Beslenme bağımlılığı yaratan en sorunlu gıdalar arasında pizza, çikolata, cips, dondurma, patates kızartması ve kurabiye gibi besinler gösteriliyor
Glisemik indeksi yüksek olan bu gıdalar düzenli olarak tüketildiğinde kan şekerini çarpıcı şekilde artırıyor. Kan şekerinin hızlı yükselmesi ise insülin hormonunu harekete geçiriyor. Bu nedenle kan şekeriniz tekrar ani bir düşüş yaşıyor. İşte karbonhidrat bağımlılığı dediğimiz şey de bu kısır döngü sürecinin ortaya çıkmasıyla başlatıyor. Ani yükselen ve bir anda düşen kan şekeri daha fazla karbonhidrat yeme isteğine yol açıyor. Bu da işlenmiş gıdaların daha fazla bağımlılık yarattığını net bir şekilde ortaya koyuyor.
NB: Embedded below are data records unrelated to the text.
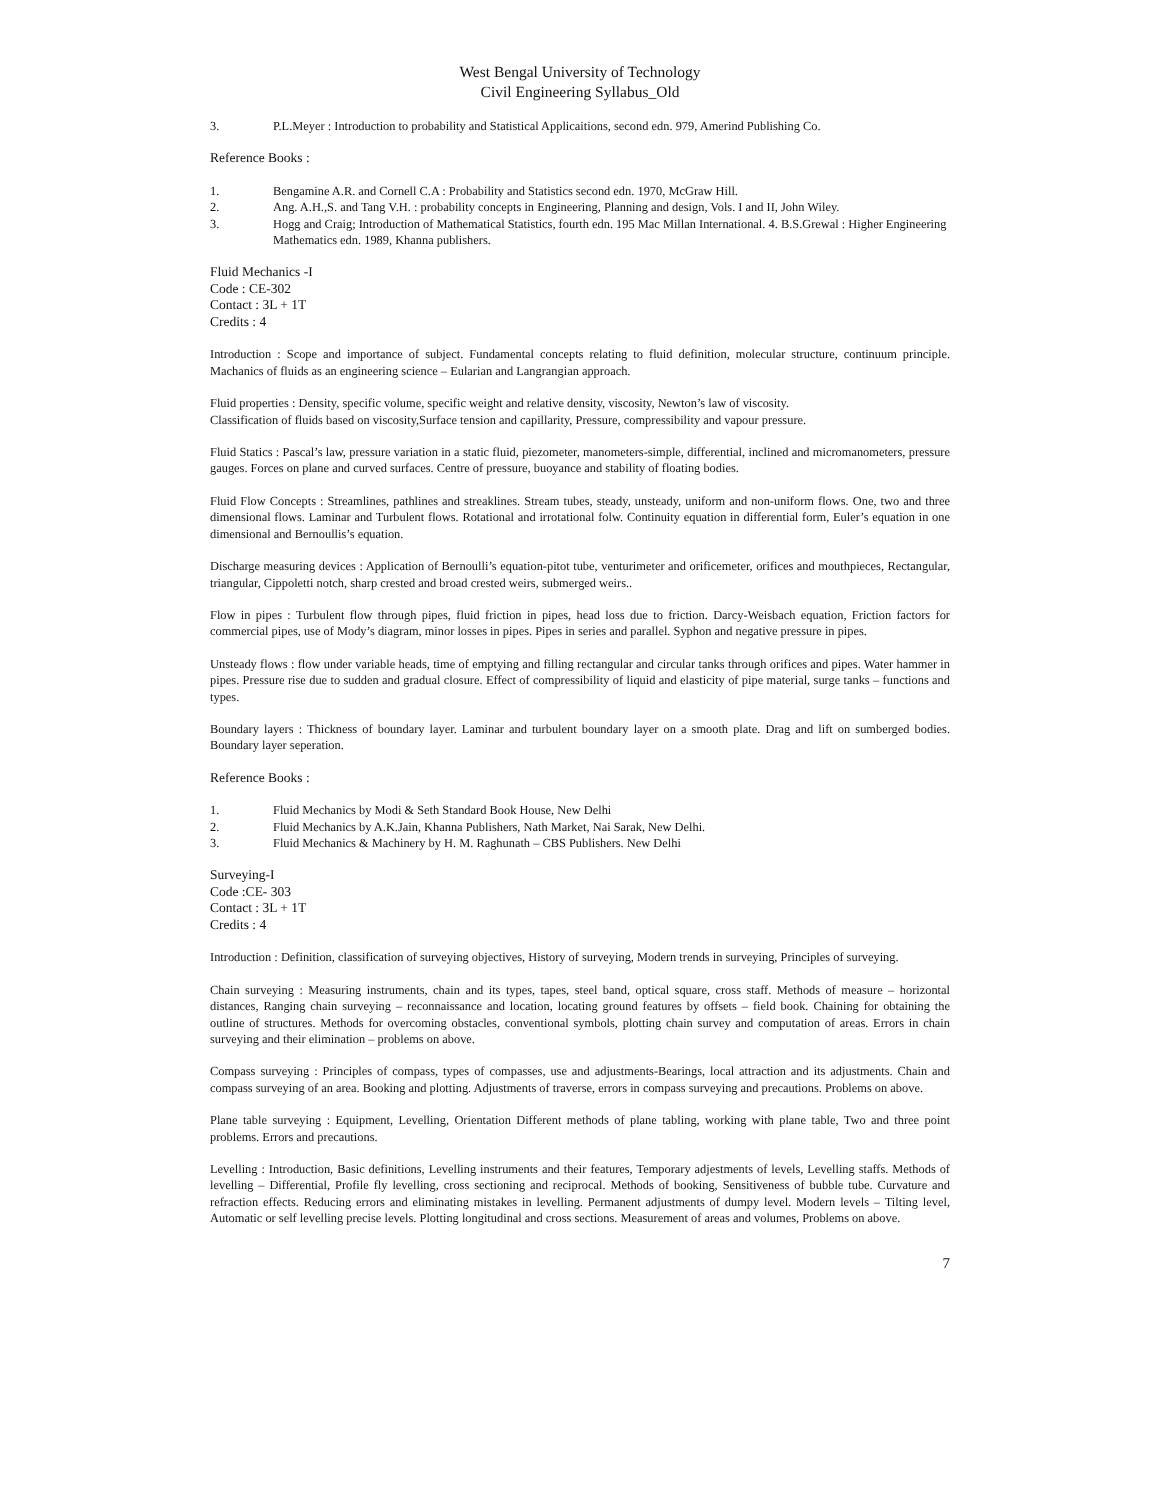West Bengal University of Technology
Civil Engineering Syllabus_Old
3. P.L.Meyer : Introduction to probability and Statistical Applicaitions, second edn. 979, Amerind Publishing Co.
Reference Books :
1. Bengamine A.R. and Cornell C.A : Probability and Statistics second edn. 1970, McGraw Hill.
2. Ang. A.H.,S. and Tang V.H. : probability concepts in Engineering, Planning and design, Vols. I and II, John Wiley.
3. Hogg and Craig; Introduction of Mathematical Statistics, fourth edn. 195 Mac Millan International. 4. B.S.Grewal : Higher Engineering Mathematics edn. 1989, Khanna publishers.
Fluid Mechanics -I
Code : CE-302
Contact : 3L + 1T
Credits : 4
Introduction : Scope and importance of subject. Fundamental concepts relating to fluid definition, molecular structure, continuum principle. Machanics of fluids as an engineering science – Eularian and Langrangian approach.
Fluid properties : Density, specific volume, specific weight and relative density, viscosity, Newton’s law of viscosity.
Classification of fluids based on viscosity,Surface tension and capillarity, Pressure, compressibility and vapour pressure.
Fluid Statics : Pascal’s law, pressure variation in a static fluid, piezometer, manometers-simple, differential, inclined and micromanometers, pressure gauges. Forces on plane and curved surfaces. Centre of pressure, buoyance and stability of floating bodies.
Fluid Flow Concepts : Streamlines, pathlines and streaklines. Stream tubes, steady, unsteady, uniform and non-uniform flows. One, two and three dimensional flows. Laminar and Turbulent flows. Rotational and irrotational folw. Continuity equation in differential form, Euler’s equation in one dimensional and Bernoullis’s equation.
Discharge measuring devices : Application of Bernoulli’s equation-pitot tube, venturimeter and orificemeter, orifices and mouthpieces, Rectangular, triangular, Cippoletti notch, sharp crested and broad crested weirs, submerged weirs..
Flow in pipes : Turbulent flow through pipes, fluid friction in pipes, head loss due to friction. Darcy-Weisbach equation, Friction factors for commercial pipes, use of Mody’s diagram, minor losses in pipes. Pipes in series and parallel. Syphon and negative pressure in pipes.
Unsteady flows : flow under variable heads, time of emptying and filling rectangular and circular tanks through orifices and pipes. Water hammer in pipes. Pressure rise due to sudden and gradual closure. Effect of compressibility of liquid and elasticity of pipe material, surge tanks – functions and types.
Boundary layers : Thickness of boundary layer. Laminar and turbulent boundary layer on a smooth plate. Drag and lift on sumberged bodies. Boundary layer seperation.
Reference Books :
1. Fluid Mechanics by Modi & Seth Standard Book House, New Delhi
2. Fluid Mechanics by A.K.Jain, Khanna Publishers, Nath Market, Nai Sarak, New Delhi.
3. Fluid Mechanics & Machinery by H. M. Raghunath – CBS Publishers. New Delhi
Surveying-I
Code :CE- 303
Contact : 3L + 1T
Credits : 4
Introduction : Definition, classification of surveying objectives, History of surveying, Modern trends in surveying, Principles of surveying.
Chain surveying : Measuring instruments, chain and its types, tapes, steel band, optical square, cross staff. Methods of measure – horizontal distances, Ranging chain surveying – reconnaissance and location, locating ground features by offsets – field book. Chaining for obtaining the outline of structures. Methods for overcoming obstacles, conventional symbols, plotting chain survey and computation of areas. Errors in chain surveying and their elimination – problems on above.
Compass surveying : Principles of compass, types of compasses, use and adjustments-Bearings, local attraction and its adjustments. Chain and compass surveying of an area. Booking and plotting. Adjustments of traverse, errors in compass surveying and precautions. Problems on above.
Plane table surveying : Equipment, Levelling, Orientation Different methods of plane tabling, working with plane table, Two and three point problems. Errors and precautions.
Levelling : Introduction, Basic definitions, Levelling instruments and their features, Temporary adjestments of levels, Levelling staffs. Methods of levelling – Differential, Profile fly levelling, cross sectioning and reciprocal. Methods of booking, Sensitiveness of bubble tube. Curvature and refraction effects. Reducing errors and eliminating mistakes in levelling. Permanent adjustments of dumpy level. Modern levels – Tilting level, Automatic or self levelling precise levels. Plotting longitudinal and cross sections. Measurement of areas and volumes, Problems on above.
7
Araştırmalar her ne kadar karbonhidratların bağımlılık yaptığını gösterse de işlenmiş gıdalardan uzak durmanızı kolaylaştıracak pek çok yöntem buluyor
Sürekli yeme isteğini durdurmak için ilk önce beslenme düzeninin planlanması gerekiyor. Yeme isteğinin geldiği anlarda beslenme planını hatırlamak abur cubur yerine sağlıklı besinler tercih etmenize yardımcı olabilir. Karbonhidrat isteğiyle mücadelede fiziksel aktivite ve bol su tüketimi de işe yarayan yöntemler arasında bulunuyor. Öğünlerde et, yumurta ve baklagil gibi protein kaynaklarına yer vermek uzun süreli tokluk hissi sağlar. Bu durum ise işlenmiş gıdalardan uzak durmanıza yardımcı olabilir. Beslenme alışkanlıklarını değiştirmek zordur. Eğer kendinize karşı koyamadığınız bir anda olması gerekenden daha fazla karbonhidrat tükettiyseniz, bir sonraki öğününüzü daha sağlıklı planlayabilirsiniz. Unutulmamalı ki karbonhidratlar vücudun en temel enerji kaynağıdır. Porsiyon kontrolü yapmak şartıyla meyve, sebze ve tam tahıllı ürünlerden sağlıklı karbonhidratlar alabilirsiniz.